Integration into health culture theory

From a research perspective, we see safety culture theory being in the context of health culture based on the work of Patrick Hudson (see figure 3).

In a multi-organisational study, Tappin et al. (2015) (11) have transferred the work of Hudson into the context of a specific health risk – musculoskeletal disorders. The Musculoskeletal Disorder Culture Assessment Tool allows organisations to assess their level of cultural maturity in the context of musculoskeletal risk management.

Each level has distinct characteristics and is a progression from the previous level. The range runs from the pathological, through the reactive, to the calculative, on to the proactive and then the final stage of generative.

Positively, it shows how Hudson’s safety culture work can be transferred into a health-specific context. The authors report the tool to be valuable in allowing the host organisations to gain an insight to their MSD cultural maturity.Hudson Ladder

Figure 3 – The Hudson Ladder (12)

Integration into our own organisation (Nuvia UK)

We started by integrating health and wellbeing into your business planning processes. We reviewed our health and safety policy and we extended one of our strategic aims to include the elimination or reduction of health and wellbeing risks. To achieve this, we started to set corporate simple health and wellbeing key performance indicators several years ago. We did things like increasing the number of daily messages on health and wellbeing; we extended our processes to recognise health and wellbeing risks; and sent out health and wellbeing newsletters.

Next, we integrated health and wellbeing into our existing risk assessment processes. We are in a quite fortunate position as risk assessment is an inherent part of the nuclear industry, consequently our risk assessment processes are embedded into everything we do. It was quite easy to make a big change with a little tweak; we took our standard risk assessment proforma and separated health from safety and included more health-related terminology in the guidance.

Finally, we integrated health and wellbeing into our existing communication processes. We used a legion of communication methods to promote health and wellbeing – on site tool box talks, daily on screen messages, monthly team briefings, themed Senior Management Walkrounds, monthly health and wellbeing newsletters, a health and wellbeing intranet site rich with information, onsite health awareness campaigns, lunch and learns, trade union-led wellbeing programmes. We got the message out there, everywhere!
#####
* EXERCISES *
**1.** According to the health culture passage, what does the Musculoskeletal Disorder Culture Assessment Tool allow organizations to assess?
**2.** Decide whether each statement agrees with the health culture passage, and support each answer with the deciding words quoted from it.
(a) The range of maturity levels ends with the generative stage.
(b) The standard risk assessment proforma was changed to combine health and safety into one section.
(c) The health and wellbeing newsletters were issued quarterly.
**3.** From the health culture passage, return the text that begins at the words "Integration into our" and stops after the words "and wellbeing newsletters.".

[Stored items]
#####
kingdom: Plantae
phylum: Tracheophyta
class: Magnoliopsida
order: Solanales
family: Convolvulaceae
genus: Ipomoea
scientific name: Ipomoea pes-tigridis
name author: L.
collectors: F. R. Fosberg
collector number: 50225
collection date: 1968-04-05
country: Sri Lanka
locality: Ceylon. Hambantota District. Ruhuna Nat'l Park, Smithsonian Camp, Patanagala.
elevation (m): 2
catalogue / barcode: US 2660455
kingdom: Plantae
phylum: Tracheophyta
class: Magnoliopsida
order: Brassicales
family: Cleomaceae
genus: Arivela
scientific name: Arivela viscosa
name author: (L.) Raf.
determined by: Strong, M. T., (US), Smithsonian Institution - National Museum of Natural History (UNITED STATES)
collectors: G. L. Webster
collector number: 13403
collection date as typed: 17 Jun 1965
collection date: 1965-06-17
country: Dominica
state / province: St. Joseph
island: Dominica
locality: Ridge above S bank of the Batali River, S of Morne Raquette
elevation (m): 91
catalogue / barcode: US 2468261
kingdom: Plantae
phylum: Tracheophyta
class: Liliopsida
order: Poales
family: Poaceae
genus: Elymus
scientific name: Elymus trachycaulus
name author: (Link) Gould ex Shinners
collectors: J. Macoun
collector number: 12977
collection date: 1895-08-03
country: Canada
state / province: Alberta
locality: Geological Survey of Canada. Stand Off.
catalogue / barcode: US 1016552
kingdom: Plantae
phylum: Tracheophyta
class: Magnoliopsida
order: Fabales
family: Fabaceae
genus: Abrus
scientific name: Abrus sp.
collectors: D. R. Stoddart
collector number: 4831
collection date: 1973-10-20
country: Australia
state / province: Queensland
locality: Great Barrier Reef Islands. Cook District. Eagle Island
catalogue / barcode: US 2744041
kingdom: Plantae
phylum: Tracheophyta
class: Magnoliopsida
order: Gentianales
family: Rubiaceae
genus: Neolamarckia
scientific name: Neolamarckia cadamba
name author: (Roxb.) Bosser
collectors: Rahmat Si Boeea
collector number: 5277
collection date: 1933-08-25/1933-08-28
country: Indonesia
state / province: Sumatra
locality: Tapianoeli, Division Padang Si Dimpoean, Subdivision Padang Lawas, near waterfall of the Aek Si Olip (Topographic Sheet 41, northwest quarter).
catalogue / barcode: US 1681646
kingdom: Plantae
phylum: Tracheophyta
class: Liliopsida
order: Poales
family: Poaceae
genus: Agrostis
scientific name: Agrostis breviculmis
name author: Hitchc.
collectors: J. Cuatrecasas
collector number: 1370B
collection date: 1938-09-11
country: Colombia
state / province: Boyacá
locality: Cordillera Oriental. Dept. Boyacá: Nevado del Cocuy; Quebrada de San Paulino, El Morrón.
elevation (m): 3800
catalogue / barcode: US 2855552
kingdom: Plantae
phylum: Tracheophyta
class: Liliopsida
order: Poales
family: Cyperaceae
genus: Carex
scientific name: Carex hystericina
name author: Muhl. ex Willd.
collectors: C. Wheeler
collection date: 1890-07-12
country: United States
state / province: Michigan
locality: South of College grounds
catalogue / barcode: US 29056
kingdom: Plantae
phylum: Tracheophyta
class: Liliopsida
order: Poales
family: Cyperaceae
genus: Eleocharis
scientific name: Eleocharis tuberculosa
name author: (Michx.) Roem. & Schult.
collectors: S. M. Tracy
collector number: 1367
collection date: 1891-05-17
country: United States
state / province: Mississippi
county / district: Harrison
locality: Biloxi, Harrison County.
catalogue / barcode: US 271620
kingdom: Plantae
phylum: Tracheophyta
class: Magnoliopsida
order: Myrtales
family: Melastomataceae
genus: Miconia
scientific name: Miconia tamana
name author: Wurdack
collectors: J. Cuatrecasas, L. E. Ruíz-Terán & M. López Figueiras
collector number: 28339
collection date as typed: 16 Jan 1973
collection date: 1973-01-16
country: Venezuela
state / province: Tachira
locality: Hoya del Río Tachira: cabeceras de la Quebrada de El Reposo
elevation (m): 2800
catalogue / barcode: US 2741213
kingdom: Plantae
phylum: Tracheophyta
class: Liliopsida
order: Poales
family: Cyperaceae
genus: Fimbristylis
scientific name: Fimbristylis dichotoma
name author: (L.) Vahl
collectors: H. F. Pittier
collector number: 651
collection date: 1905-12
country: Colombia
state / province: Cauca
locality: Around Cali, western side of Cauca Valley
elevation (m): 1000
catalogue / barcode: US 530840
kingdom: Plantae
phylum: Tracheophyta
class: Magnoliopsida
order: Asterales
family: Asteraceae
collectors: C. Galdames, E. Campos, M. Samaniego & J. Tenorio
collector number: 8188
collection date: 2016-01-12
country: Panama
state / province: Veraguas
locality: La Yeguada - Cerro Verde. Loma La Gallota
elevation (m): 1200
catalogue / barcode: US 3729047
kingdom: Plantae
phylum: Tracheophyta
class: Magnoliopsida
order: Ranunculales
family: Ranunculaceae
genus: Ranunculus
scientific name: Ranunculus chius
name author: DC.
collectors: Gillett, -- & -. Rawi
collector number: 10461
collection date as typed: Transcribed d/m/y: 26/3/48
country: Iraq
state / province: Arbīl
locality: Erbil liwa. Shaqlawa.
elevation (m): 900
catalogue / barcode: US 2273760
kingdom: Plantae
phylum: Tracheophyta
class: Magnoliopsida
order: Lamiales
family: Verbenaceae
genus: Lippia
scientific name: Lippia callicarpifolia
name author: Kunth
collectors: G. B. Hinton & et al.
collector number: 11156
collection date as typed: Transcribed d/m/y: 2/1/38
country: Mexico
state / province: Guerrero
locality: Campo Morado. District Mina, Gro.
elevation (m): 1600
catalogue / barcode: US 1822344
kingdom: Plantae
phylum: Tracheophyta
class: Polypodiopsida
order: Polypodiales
#####
* RESPONSES FOR EACH TASK *
**1.** Their level of cultural maturity in the context of musculoskeletal risk management.

**2.**
(a) Yes: "then the final stage of generative."
(b) No: "we took our standard risk assessment proforma and separated health from safety"
(c) No: "monthly health and wellbeing newsletters"

**3.**
Integration into our own organisation (Nuvia UK)

We started by integrating health and wellbeing into your business planning processes. We reviewed our health and safety policy and we extended one of our strategic aims to include the elimination or reduction of health and wellbeing risks. To achieve this, we started to set corporate simple health and wellbeing key performance indicators several years ago. We did things like increasing the number of daily messages on health and wellbeing; we extended our processes to recognise health and wellbeing risks; and sent out health and wellbeing newsletters.